While I’ve worked with the seeking of and cultivating of imbas for many years, I had never done the traditional imbas forosnai ritual, as I could not do a go-around of the traditional offering as recorded in Cormac’s Glossary, the most important academic study of it being Nora Chadwick’s 1935 article of the same name in Scottish Gaelic Studies (Vol. IV Part II). The rite begins with the chewing of either raw dog, cat or pig meat, as an offering to the “idol gods”. Cat or dog, ethically is out of question (and of course illegal too) and no matter how my mind tried to trip around it the very considerable health risks of raw pork is insurmountable. Nor could I get behind the concept of doing an offering simply in thought; I find doing things physically has much greater impact. Another alternative is chewing sacred fungus or plants (Erynn Laurie sees descriptions as coded of such, probably Amanita muscaria).

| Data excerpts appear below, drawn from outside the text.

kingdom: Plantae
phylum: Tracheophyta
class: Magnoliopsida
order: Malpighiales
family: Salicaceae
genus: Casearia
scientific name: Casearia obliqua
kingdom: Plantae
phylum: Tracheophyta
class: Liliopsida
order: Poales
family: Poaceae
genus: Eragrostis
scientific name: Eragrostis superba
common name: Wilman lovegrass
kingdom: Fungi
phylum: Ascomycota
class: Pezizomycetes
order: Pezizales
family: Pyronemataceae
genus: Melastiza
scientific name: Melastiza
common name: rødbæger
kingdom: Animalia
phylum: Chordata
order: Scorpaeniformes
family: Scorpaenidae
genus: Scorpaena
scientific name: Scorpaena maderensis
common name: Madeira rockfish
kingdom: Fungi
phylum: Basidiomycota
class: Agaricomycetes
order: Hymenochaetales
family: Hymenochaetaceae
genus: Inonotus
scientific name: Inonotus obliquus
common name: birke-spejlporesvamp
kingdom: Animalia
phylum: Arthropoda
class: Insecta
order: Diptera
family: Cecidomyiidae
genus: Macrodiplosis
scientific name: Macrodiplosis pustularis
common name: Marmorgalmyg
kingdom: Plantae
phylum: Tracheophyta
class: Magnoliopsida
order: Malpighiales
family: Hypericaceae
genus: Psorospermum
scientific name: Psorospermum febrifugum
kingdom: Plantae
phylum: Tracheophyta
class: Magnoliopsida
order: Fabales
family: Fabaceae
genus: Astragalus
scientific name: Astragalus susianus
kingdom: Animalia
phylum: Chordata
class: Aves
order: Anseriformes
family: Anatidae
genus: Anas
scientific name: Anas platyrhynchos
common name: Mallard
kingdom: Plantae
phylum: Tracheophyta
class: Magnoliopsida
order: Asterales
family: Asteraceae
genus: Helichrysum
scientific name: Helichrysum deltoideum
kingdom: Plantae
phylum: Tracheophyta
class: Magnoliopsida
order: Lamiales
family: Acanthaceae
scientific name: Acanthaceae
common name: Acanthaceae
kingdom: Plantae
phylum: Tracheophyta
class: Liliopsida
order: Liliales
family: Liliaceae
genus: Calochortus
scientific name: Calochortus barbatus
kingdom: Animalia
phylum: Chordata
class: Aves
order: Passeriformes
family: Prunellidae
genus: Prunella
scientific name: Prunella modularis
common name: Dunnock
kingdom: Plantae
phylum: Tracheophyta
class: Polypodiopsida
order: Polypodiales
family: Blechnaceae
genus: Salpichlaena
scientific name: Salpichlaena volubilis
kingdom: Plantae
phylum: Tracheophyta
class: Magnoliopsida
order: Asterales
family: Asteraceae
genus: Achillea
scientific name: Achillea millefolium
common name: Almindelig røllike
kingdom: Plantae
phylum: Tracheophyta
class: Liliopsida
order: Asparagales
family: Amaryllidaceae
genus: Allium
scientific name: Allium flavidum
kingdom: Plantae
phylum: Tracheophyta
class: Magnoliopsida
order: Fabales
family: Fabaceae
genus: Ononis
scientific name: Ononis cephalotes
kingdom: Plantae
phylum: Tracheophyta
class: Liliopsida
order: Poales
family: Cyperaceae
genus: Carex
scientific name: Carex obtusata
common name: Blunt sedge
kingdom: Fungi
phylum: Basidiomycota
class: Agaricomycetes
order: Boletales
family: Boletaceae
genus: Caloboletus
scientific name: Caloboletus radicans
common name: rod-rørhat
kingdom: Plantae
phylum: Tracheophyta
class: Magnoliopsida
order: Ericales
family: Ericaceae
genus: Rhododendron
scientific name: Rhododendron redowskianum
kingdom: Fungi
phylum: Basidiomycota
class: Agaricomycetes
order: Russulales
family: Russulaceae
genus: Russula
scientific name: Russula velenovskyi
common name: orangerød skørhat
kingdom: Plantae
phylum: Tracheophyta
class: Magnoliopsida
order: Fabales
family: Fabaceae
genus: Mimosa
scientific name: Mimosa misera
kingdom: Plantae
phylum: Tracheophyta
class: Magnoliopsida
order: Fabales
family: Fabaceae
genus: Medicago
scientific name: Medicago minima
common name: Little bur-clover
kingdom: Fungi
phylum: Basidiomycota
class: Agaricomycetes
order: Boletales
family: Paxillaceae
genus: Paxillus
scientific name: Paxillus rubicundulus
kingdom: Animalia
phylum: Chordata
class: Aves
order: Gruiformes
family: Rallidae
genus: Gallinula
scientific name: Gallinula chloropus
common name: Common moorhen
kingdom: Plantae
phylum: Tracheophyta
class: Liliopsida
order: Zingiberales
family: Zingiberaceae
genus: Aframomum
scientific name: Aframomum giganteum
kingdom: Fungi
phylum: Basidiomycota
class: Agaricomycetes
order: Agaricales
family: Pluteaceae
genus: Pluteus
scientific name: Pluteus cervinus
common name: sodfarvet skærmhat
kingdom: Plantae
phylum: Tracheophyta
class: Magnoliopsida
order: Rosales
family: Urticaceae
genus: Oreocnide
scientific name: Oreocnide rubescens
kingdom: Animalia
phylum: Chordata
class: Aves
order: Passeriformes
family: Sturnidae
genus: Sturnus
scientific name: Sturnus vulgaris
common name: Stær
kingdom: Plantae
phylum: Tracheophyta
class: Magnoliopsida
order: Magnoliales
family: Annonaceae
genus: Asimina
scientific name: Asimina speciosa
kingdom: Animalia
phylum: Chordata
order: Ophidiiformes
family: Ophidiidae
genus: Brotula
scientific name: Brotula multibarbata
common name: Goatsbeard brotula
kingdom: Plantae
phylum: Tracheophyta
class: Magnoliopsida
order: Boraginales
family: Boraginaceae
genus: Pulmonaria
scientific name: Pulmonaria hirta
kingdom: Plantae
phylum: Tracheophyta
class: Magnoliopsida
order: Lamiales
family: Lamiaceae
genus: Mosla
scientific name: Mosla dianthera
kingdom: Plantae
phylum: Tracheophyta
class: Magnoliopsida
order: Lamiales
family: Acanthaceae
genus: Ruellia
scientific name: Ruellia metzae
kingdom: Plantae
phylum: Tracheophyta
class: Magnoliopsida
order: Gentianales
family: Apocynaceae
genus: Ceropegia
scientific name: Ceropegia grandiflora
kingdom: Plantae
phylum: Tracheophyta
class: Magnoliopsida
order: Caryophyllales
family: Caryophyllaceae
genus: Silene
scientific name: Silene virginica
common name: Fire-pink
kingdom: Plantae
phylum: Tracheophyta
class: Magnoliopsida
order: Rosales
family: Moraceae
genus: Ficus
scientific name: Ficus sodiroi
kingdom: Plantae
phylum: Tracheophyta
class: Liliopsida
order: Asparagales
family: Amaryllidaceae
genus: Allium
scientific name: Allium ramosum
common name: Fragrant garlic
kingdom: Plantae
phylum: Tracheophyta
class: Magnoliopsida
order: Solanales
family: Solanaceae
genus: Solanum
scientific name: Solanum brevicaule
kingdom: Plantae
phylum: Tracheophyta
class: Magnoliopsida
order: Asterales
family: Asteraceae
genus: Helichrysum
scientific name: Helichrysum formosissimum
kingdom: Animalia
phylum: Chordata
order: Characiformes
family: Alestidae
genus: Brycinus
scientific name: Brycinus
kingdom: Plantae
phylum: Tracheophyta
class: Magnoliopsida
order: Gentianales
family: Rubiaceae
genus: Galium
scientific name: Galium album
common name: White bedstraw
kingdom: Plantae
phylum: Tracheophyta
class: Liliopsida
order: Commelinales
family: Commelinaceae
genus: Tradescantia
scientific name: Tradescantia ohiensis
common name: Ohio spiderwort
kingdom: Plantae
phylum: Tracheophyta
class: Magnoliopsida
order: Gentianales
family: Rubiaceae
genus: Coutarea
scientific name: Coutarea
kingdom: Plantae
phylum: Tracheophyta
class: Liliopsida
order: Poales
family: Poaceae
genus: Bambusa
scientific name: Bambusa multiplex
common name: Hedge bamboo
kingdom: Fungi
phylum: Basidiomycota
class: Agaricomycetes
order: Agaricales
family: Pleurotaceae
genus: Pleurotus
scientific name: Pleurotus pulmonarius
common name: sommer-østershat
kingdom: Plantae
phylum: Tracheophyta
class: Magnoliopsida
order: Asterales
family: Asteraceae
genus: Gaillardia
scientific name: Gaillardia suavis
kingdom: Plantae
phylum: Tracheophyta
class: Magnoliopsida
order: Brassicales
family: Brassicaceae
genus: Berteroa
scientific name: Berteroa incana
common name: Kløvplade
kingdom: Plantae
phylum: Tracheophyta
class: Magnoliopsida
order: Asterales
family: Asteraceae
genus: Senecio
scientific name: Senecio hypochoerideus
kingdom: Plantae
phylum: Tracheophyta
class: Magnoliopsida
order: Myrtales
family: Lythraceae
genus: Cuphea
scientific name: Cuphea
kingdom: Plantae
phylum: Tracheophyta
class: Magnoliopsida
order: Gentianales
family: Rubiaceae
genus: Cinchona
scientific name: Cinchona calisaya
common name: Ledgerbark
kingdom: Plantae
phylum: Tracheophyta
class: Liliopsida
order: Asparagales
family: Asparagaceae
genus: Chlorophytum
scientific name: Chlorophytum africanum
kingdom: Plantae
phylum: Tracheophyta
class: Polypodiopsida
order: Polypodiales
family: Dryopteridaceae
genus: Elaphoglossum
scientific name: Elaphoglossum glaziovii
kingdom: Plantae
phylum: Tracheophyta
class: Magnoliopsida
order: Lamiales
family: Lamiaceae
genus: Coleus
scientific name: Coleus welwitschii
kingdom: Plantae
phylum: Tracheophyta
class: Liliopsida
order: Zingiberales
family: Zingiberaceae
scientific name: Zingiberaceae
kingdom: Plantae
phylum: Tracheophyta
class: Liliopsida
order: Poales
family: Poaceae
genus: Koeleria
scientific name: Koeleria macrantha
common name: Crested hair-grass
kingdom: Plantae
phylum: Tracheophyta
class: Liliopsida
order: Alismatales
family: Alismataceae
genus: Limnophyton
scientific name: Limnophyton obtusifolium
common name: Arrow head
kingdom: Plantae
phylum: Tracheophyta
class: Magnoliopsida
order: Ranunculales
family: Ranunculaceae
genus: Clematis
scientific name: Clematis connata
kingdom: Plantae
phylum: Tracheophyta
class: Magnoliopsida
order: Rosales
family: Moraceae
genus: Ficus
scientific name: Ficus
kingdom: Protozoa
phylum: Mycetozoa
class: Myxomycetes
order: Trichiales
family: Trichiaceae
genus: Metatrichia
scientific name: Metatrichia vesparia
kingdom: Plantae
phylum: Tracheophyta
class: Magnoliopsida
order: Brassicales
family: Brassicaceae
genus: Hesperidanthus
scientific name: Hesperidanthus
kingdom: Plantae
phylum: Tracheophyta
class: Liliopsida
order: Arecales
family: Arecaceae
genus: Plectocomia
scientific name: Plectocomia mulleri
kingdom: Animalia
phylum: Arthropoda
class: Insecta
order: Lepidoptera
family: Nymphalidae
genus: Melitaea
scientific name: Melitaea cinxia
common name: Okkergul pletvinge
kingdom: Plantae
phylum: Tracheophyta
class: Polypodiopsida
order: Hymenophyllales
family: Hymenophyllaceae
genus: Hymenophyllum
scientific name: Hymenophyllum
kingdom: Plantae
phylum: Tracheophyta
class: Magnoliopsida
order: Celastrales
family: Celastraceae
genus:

So I was very intrigued to read the alternative offering that Christopher Scott Thompson came up with based on an old tale called “Does Greth Eat Curds?” This is all in Thompson’s book A God Who Makes Fire: The Bardic Mysticism of Amergin, which I highly recommend for anyone interested at all in filidecht. So what are the ingredients of the alternative concoction? Well some of the ingredients are difficult to get. They are curds, leeks, garlic, onion, blackberries, sour (crab)apples, and sloe (blackthorn) berries. I found it impossible to procure sloe berries, even dried locally, and ended up getting them from Poland via Ebay. Crabapples proved impossible: I looked in my local Russian markets where I have seen them but they are not in season at this time so I ended up substituting a bit of a regular apple. Curds include farmers cheese and quark (a traditional German staple) and cottage cheese could work as well, as a choice that could be found anywhere in the US.
Since it took a lot of effort to gather up the ingredients this all contributed to the ritual in my estimate. And then I chose to go to a remote wilderness location, feeling intuitively guided to do the rite in a place with very obvious chthonic connections, specifically within a volcanic geography, and near the shore of a caldera lake on the Medicine Lake shield volcano. The ritual site was surrounded by lodgepole pines, the high altitude Pinus contorta. While I hadn’t planned on it I ended up meditating in an ‘ice cave’ earlier in the day, a lava cave whose deeper portal was partially ice-veiled and from which the melting ice very audibly dripped into a pool of water.
It was fun preparing this chthonic food, and I consider this the first part of the ritual. It certainly is an odd recipe, but it isn’t intended for the human; the food is chewed upon and then spit into the offering bowl. (The offering I made was for Brigid the Poet.) Thompson says not to swallow but honestly I found that impossible. But it helped me to enter a very different mindset. There is also a drink offering to Brigid, I chose a simple honeyed organic milk (I used half and half to give a richer and more traditional heavy bodied milk). One could use mead or some other libation instead.
Thompson has an interesting discussion of a chthonic Brig, Great Bríd of the Horses, who fits well with my some of my experiences (and explained a few things) of Brigid the Poetess and whom I invoked in my rite. He associates her in Indo-European terminology with the mare goddess. In a late Scottish folktale she appears with a red-eared mare in a tale about Sénchan Torpeist.
Offerings made and induction chants chanted, then I retreated into my tent for an incubation. The imbas came, it came fast, challenging and vivid, and as always with such experiences I will be continuing to process and digest it for a long while, I suspect.